■ About this exercise ■
Resume the passage on building a voice-driven web navigation agent, starting after its last sentence.

■ Passage ■
/---

The boundary between the two models is the task description. Gemini Live writes it. Gemini 2.5 Flash reads it. We spent significant time on the format of that description — it needs to be specific enough for the vision model to execute without ambiguity, but general enough that it works across different site states. Things like: "type 'tomatoes' into the search bar and press Enter" rather than "search for tomatoes" — the first version tells the agent exactly what to do at each micro-step.


Challenges

The agent lies when it doesn't know. Language models want to be helpful. When faced with uncertainty, they tend to produce a plausible-sounding answer rather than admitting they don't know. For a navigation agent, this is dangerous. We had to fight this at every level — in prompts, in the feedback loop, in the tool response format, in the verification step.

Real websites are adversarial. Sites are designed to maximize engagement, which means popups, login prompts, promotional overlays, and verification flows at every turn. An agent navigating a real website in 2026 will encounter these constantly. Our modal handling is decent; it is not complete. There will always be new patterns.

Context limits interrupt sessions. Gemini Live has a context window. Long sessions fill it up and the connection closes. We built a session state file that records what was completed, what is in progress, and what the current URL is. When the Live session reconnects, it reads this file and picks up the conversation. This works but it is not seamless.

The user interrupts. Real users do not wait for the agent to finish. They speak while actions are running. Each interruption creates a new tool call, which supersedes the current vision loop. We built a loop cancellation system so only one loop runs at a time, and the cancelled loops report back cleanly without polluting the result stream.

Vision models are not deterministic. The same screenshot can produce different actions on different calls. We mitigated this with action history (the model sees what it already tried and whether it worked), retry logic, and the verification step. But non-determinism remains a real challenge for any system that needs reliability.


What We Learned

We came into this thinking the hard part was voice. It turns out voice was the easy part — Gemini Live handles streaming audio well and the function calling interface is clean.

\---

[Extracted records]
/---

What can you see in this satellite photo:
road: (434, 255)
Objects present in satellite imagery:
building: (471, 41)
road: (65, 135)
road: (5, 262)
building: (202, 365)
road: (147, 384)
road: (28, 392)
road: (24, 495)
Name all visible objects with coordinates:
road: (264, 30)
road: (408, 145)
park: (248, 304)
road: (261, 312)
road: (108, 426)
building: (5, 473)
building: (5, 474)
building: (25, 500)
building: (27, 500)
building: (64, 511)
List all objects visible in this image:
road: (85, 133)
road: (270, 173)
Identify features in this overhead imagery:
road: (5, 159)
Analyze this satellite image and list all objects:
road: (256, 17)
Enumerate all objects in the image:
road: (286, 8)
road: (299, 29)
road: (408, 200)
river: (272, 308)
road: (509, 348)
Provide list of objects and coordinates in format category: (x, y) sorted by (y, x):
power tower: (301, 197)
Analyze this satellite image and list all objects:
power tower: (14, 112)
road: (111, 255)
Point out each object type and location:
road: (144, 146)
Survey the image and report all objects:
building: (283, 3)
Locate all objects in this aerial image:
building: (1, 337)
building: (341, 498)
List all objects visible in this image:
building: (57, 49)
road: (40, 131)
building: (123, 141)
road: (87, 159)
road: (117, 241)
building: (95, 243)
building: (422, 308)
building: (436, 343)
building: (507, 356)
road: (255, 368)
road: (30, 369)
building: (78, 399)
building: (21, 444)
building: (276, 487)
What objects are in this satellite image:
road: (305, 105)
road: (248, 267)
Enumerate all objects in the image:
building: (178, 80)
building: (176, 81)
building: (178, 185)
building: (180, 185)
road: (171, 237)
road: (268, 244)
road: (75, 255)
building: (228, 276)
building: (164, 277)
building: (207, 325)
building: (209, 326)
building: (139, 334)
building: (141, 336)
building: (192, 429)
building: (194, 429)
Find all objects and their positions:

\---

■ Result for this exercise ■
The hard part was vision. Making a model look at a pixel grid and produce actions that are correct, safe, and recoverable from failure is a genuinely difficult problem. Prompt structure matters enormously. The observation field — requiring the model to describe what it sees before acting — was a bigger improvement than any other single change we made.

We also learned that the feedback loop between voice and vision needs to be explicit and enforced. Left to its own, Gemini Live wants to be helpful and will produce answers about task completion that it has no basis for. The only reliable solution was to make it structurally impossible for Gemini to announce completion without receiving visual evidence first.

Cloud Run as a deployment target shaped how we thought about state. Everything that lives in memory needs to eventually live in a database. The browser worker's global page object, the agent's active loop ID, the session state — all of these are Cloud Run constraints waiting to become Cloud Firestore records.


What Is Next

The three things we would build immediately if we had more time:

  1. Real accounts. Right now the agent navigates as an anonymous user. It hits login walls and OTP screens it cannot get past. Securely storing and using credentials for services the user has already authenticated with would unlock the full value of the system.

  2. Document intake. Users photograph a mailed government notice. Document AI extracts the deadline, reference number, and portal URL. The agent navigates to that portal and starts the process. This was the original inspiration and we did not get to it.

  3. Persistent memory across sessions. The agent currently knows what happened this session. With Firestore, it could know what it did last month — what was renewed, what is coming up, what the user struggled with before.


Built in March 2026 for the Gemini live agent challenge Hackathon.